Literasi Hukum - Aksi seorang perempuan yang terlihat menaiki punggung seekor penyu di Pantai Biru, Makassar, Sulawesi Selatan, Sabtu malam (25/4/2026), memicu kemarahan publik. Dalam video yang beredar, penyu yang berada di bibir pantai justru diperlakukan layaknya objek hiburan dan konten wisata, bukan sebagai satwa liar yang semestinya diberi ruang aman. Peristiwa tersebut dilaporkan terjadi di kawasan Pantai Biru, Tanjung Merdeka, Kecamatan Tamalate, Kota Makassar.

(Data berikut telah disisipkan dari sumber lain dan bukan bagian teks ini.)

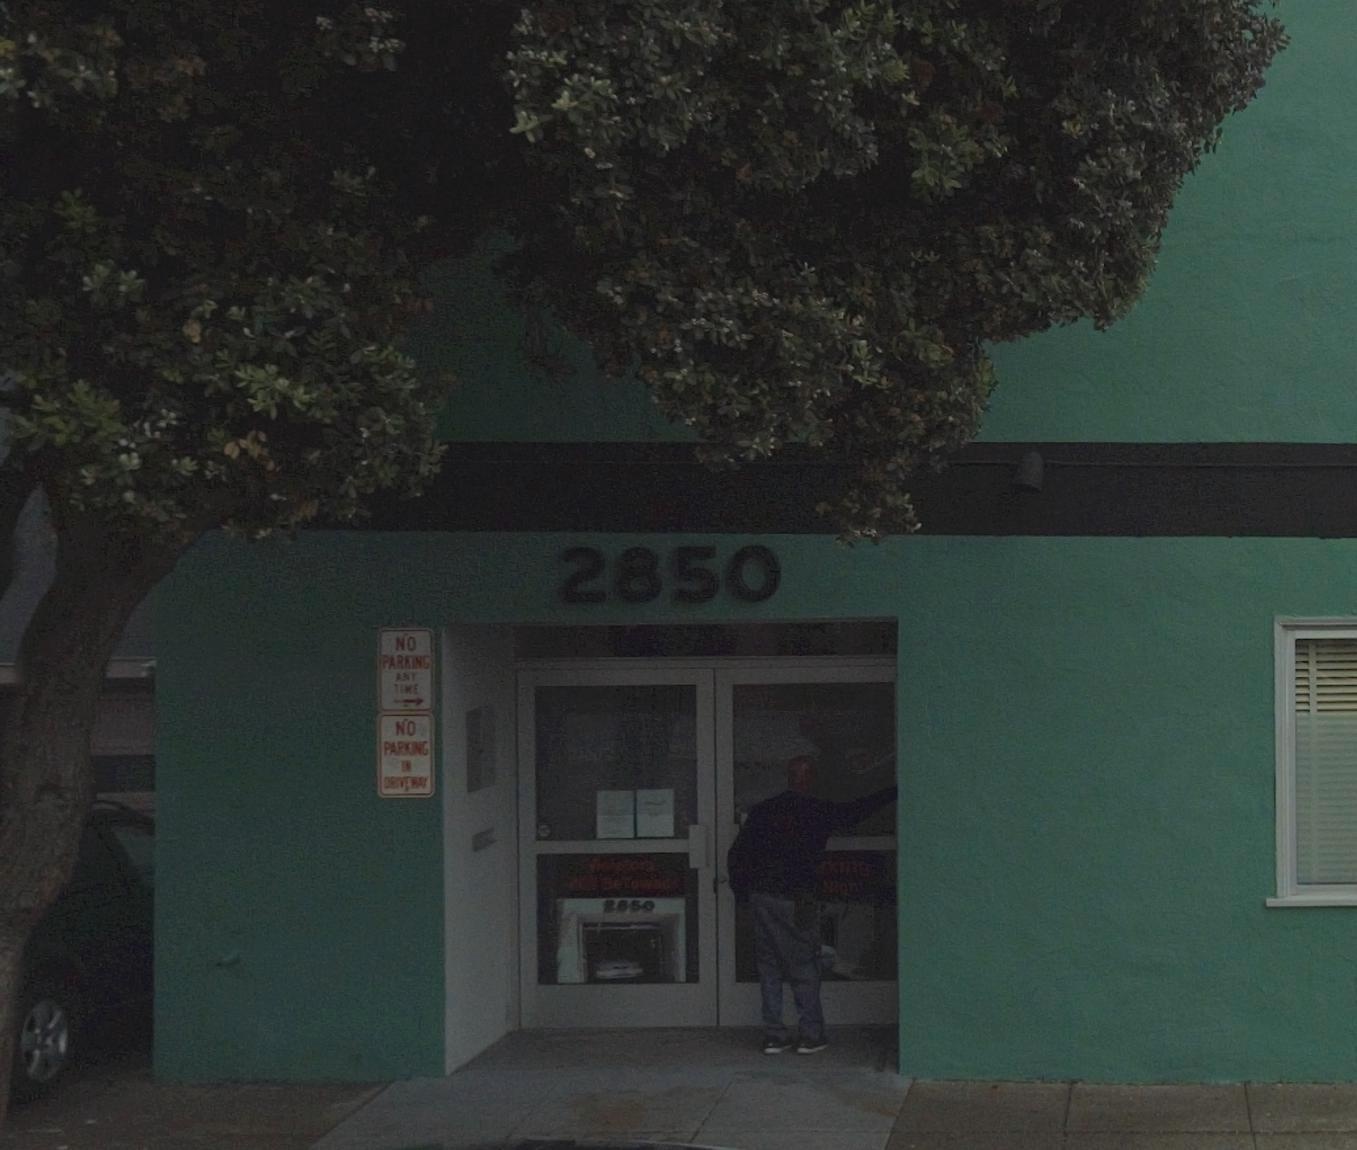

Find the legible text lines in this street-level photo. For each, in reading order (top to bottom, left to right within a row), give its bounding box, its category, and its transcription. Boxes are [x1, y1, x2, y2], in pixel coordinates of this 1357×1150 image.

[557, 544, 782, 607] StreetNumber: 2850
[394, 635, 417, 652] None: NO
[380, 654, 432, 670] None: PARKING
[394, 671, 417, 682] None: ANY
[393, 683, 420, 695] None: TIME
[395, 720, 416, 736] None: NO
[382, 740, 431, 756] None: PARKING
[400, 760, 412, 774] None: IN
[382, 775, 429, 790] None: DRIVEWAY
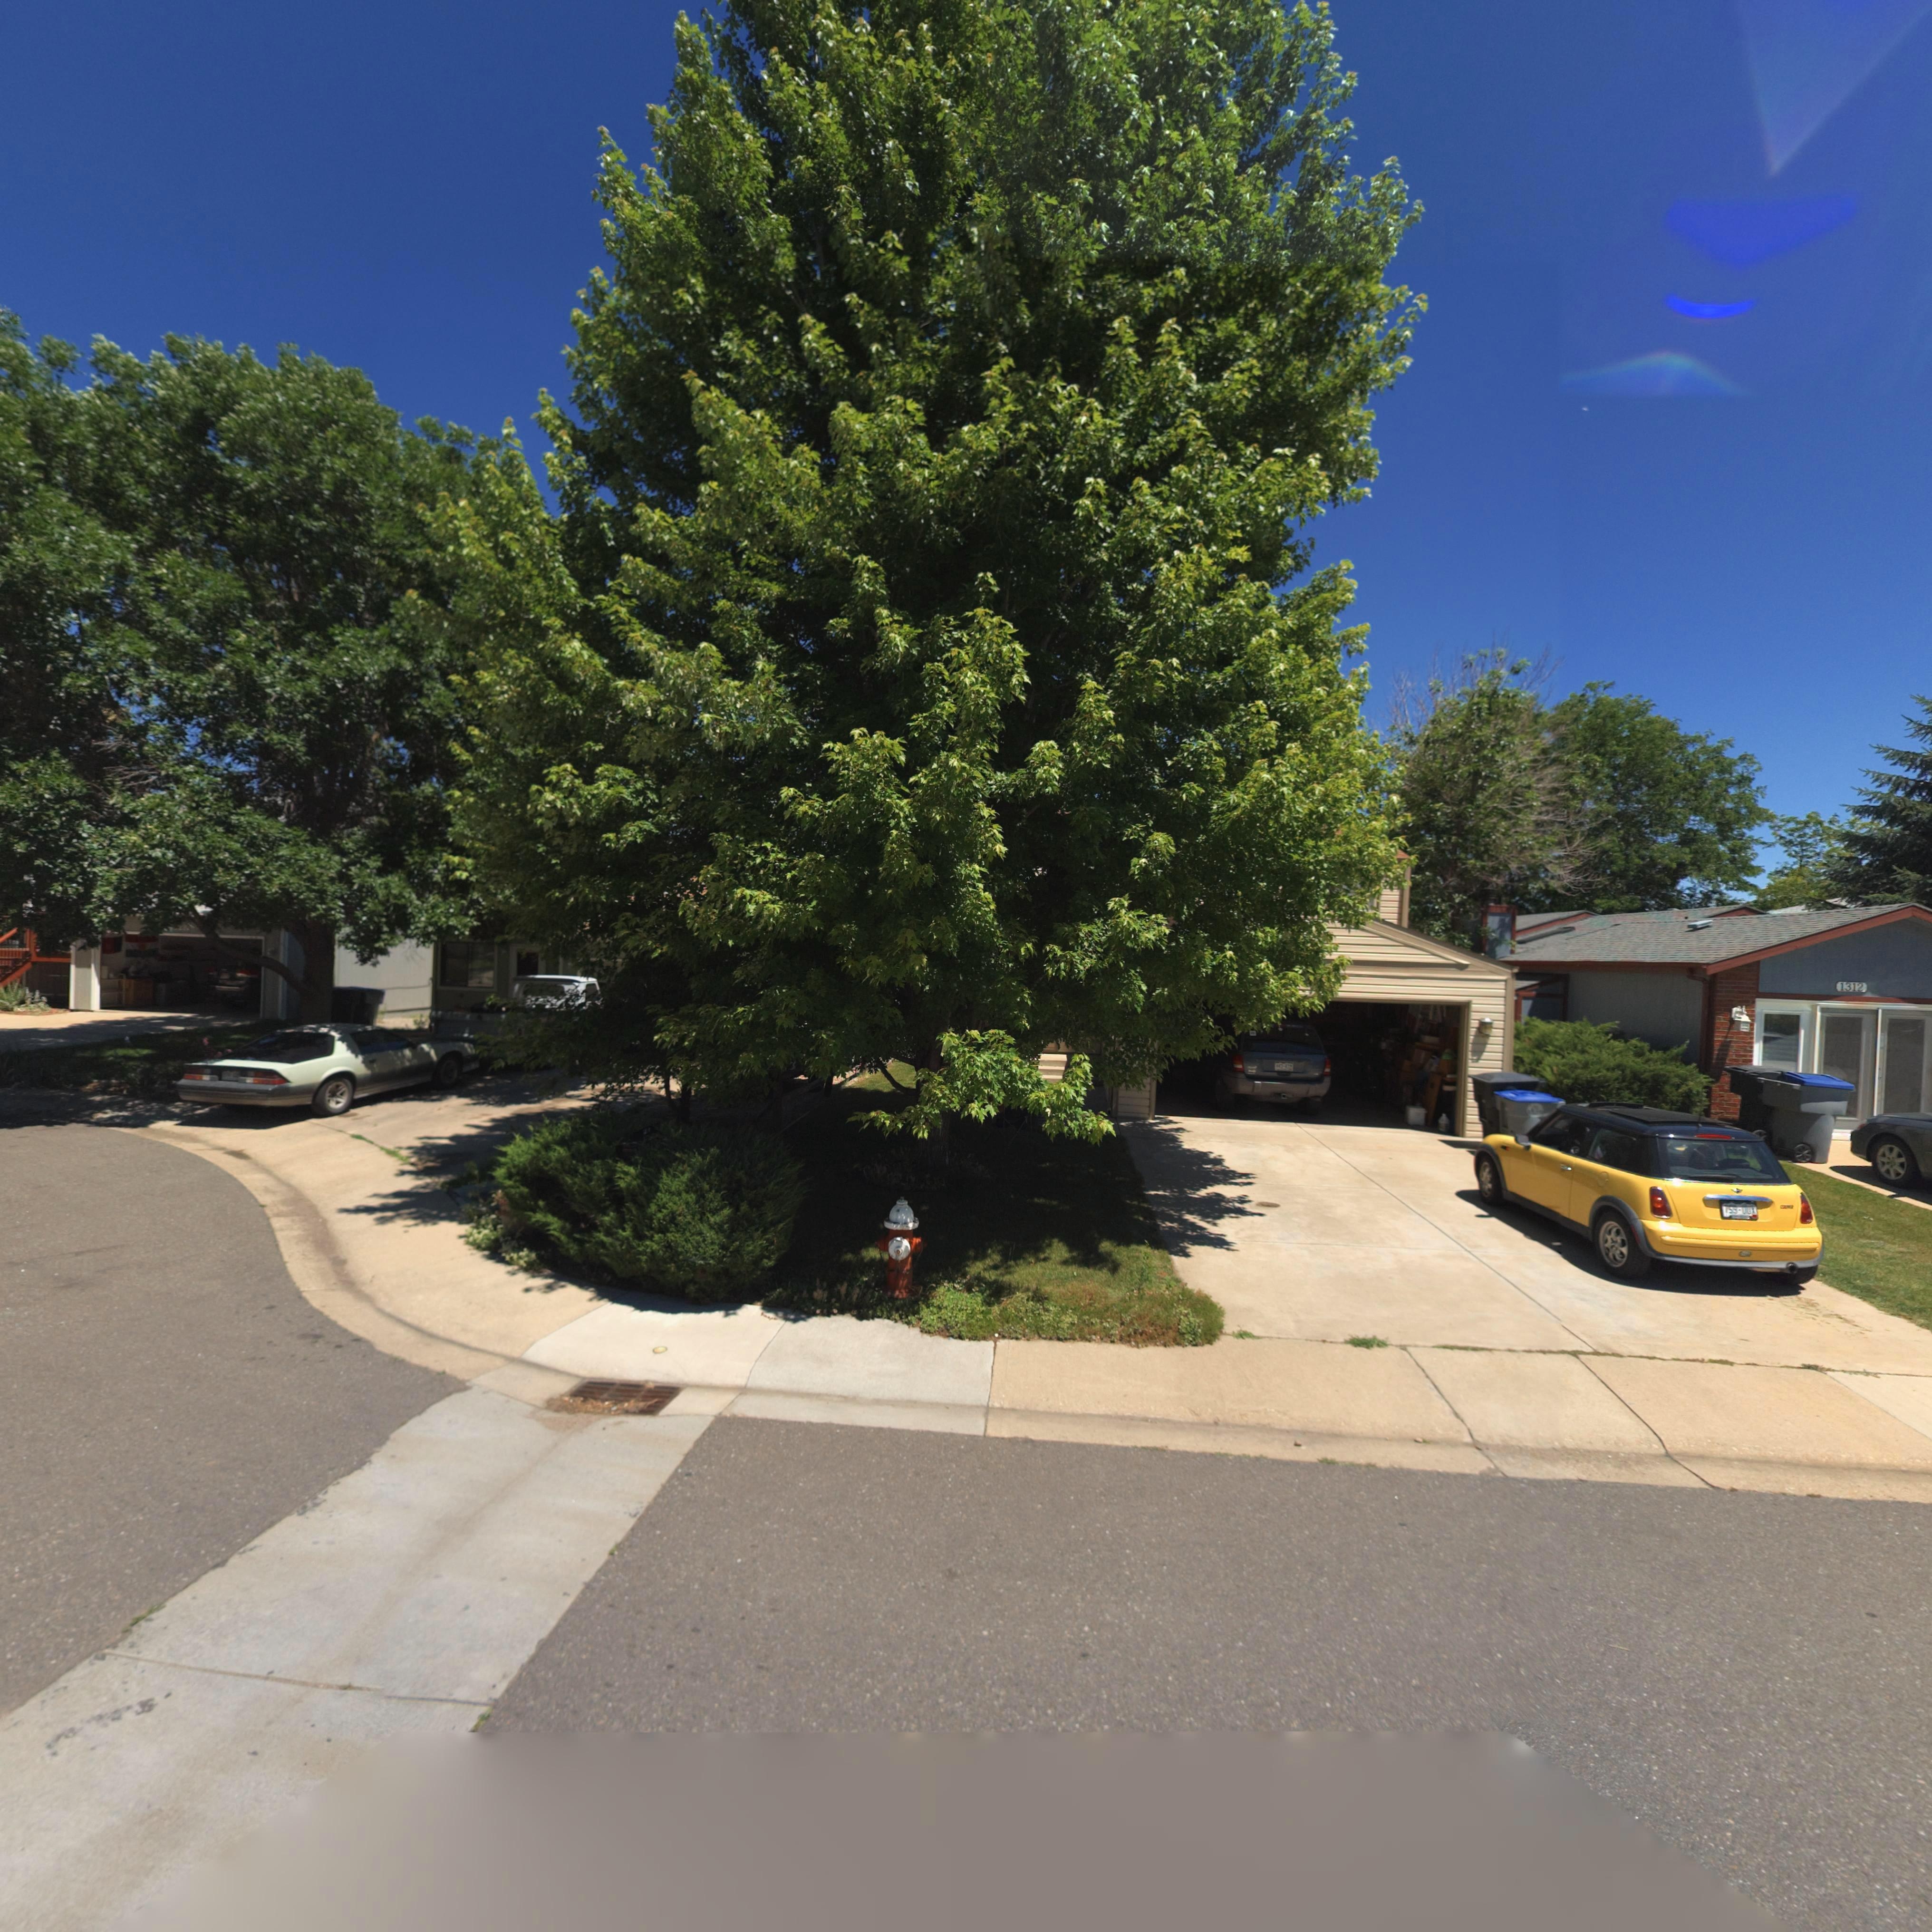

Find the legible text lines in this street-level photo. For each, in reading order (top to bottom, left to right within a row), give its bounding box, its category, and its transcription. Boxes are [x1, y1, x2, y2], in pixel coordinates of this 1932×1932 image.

[1840, 982, 1863, 992] StreetNumber: 1312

Penyu bukan sekadar satwa laut yang menarik untuk dilihat. Di Indonesia, penyu termasuk satwa yang dilindungi. Balai Besar KSDA Jawa Timur mencatat bahwa enam jenis penyu yang terdapat di perairan Indonesia, antara lain penyu hijau, penyu lekang, penyu sisik, penyu belimbing, penyu tempayan, dan penyu pipih, merupakan satwa yang wajib diperlakukan secara hati-hati. Bahkan, panduan pengamatan penyu secara tegas mengingatkan masyarakat agar tidak menyentuh, mempermainkan, apalagi menduduki penyu.

Penyu Dilindungi Hukum

Perlindungan terhadap penyu tidak dapat dilepaskan dari kerangka hukum konservasi di Indonesia. Undang-Undang Nomor 5 Tahun 1990 tentang Konservasi Sumber Daya Alam Hayati dan Ekosistemnya telah diubah melalui Undang-Undang Nomor 32 Tahun 2024. Perubahan tersebut memperkuat tanggung jawab negara, pemerintah daerah, dan masyarakat dalam menjaga konservasi sumber daya alam hayati dan ekosistemnya.

Dengan status tersebut, interaksi manusia dengan penyu tidak bisa dipandang sepele. Satwa liar yang dilindungi tidak boleh diperlakukan seperti wahana wisata, properti foto, atau objek hiburan. Setiap tindakan yang berpotensi mengganggu, melukai, atau membahayakan satwa dilindungi harus ditempatkan dalam kerangka perlindungan hukum dan etika konservasi.